Currently dumping the new log using -tags virtual.trace with your suggested patches. Going slow @4kb/s. Running for about a couple of minutes, reaching 3MB output size. Will add it to the gist and post a link here once it's done...

steffengy commented 7 years ago
*** Test killed: ran too long (10m0s).

welp, seems like this might take quite a while.

cznic commented 7 years ago

Don't think commiting virtual makes sense yet since it will anyways break for linux (and we don't really have other stacktrace points that are interesting?), but let me know if you need those minor changes or if it's enough.

I'd like to Linux discover breakages early and continuously. I hope that way they can be fixed more easily - if it does not disrupt your workflow too much. Otherwise I can solve the breaks later, no problem.

AFAIK sqlite uses that for syscalls and similar dispatch?

Yes, SQLite uses FP tables in many places.

could be #define osCharUpperW ((LPWSTR(WINAPI*)(LPWSTR))aSyscall[2].pCurrent)

Could be something like that. [afaik not linked during IR so unlikely]

welp, seems like this might quite a while.

Probably not feasible at all time-wise.

steffengy commented 7 years ago

Just having a couple of debug Printf's and stuff inbetween so i prefer to polish that bit atleast. Generally no issue in doing that & commiting it, if that helps (which I doubt in this case?).

Currently at 2MB again, do you have some other proposition/need some additional input?

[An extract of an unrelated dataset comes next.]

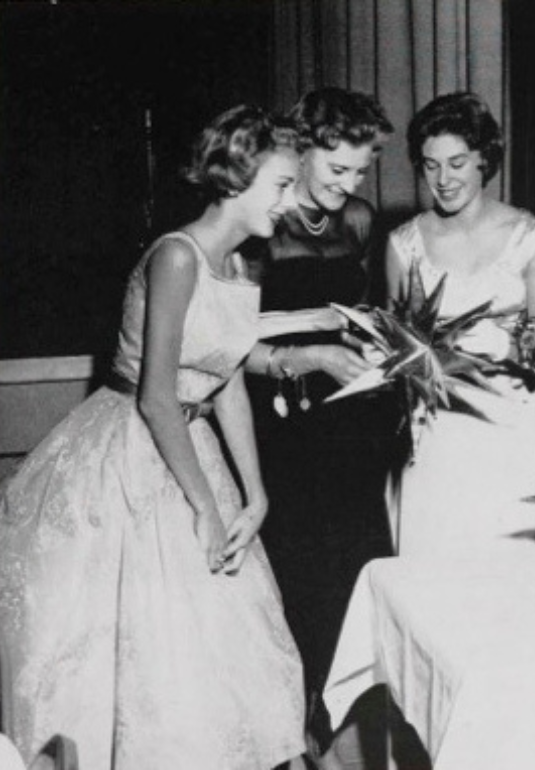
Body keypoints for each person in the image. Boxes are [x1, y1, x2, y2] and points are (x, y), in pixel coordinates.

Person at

Else I think just letting it running and hoping it will be done eventually seems okay?

cznic commented 7 years ago

Need -timeout 24h or something. But the trace slows down the VM to maybe only few KIPS or even less. Meaning, if the crash does occur after N million CPU cycles... :-(

Just today I created some profiles, you may want to look at them while you wait for your log ;-) Note: those are made with -profile_rate 1, so every single instruction is recorded and thus MIPS are very low. Normally I see up to 200 MIPS on Intel 4670 CPU.

steffengy commented 7 years ago

Just today I created some profiles, you may want to look at them while you wait for your log ;-) Note: those are made with _profile_rate 1, so every single instruction is recorded and thus MIPS are very low. Normally I see up to 200 MIPS on Intel 4670 CPU.

Maybe I don't see something here but those, while being pretty cool, don't actually help here, do they? (Currently at 2MB again... I hope the end size is similar to the full-dump size so that would be 1/5)

cznic commented 7 years ago

Maybe I don't see something here but those, while being pretty cool, don't actually help here, do they?

They cannot help with ccir/ir/vm bugs. But those will be hunted down and meanwhile optimization will become important. So right, not useful yet except for having the record of the base performance now - for later comparison.

(Currently at 2MB again... I hope the end size is similar to the full-dump size so that would be 1/5)

I'm afraid that's a bit optimistic. The static code dump was ~400k instructions. The trace of every executed instruction can be several order of magnitude bigger. Really, if the crash does not occur early enough, if's not a feasible way to use the trace. It's a pitty the GCC tests did not catch anything. They are often short enough to trace fully.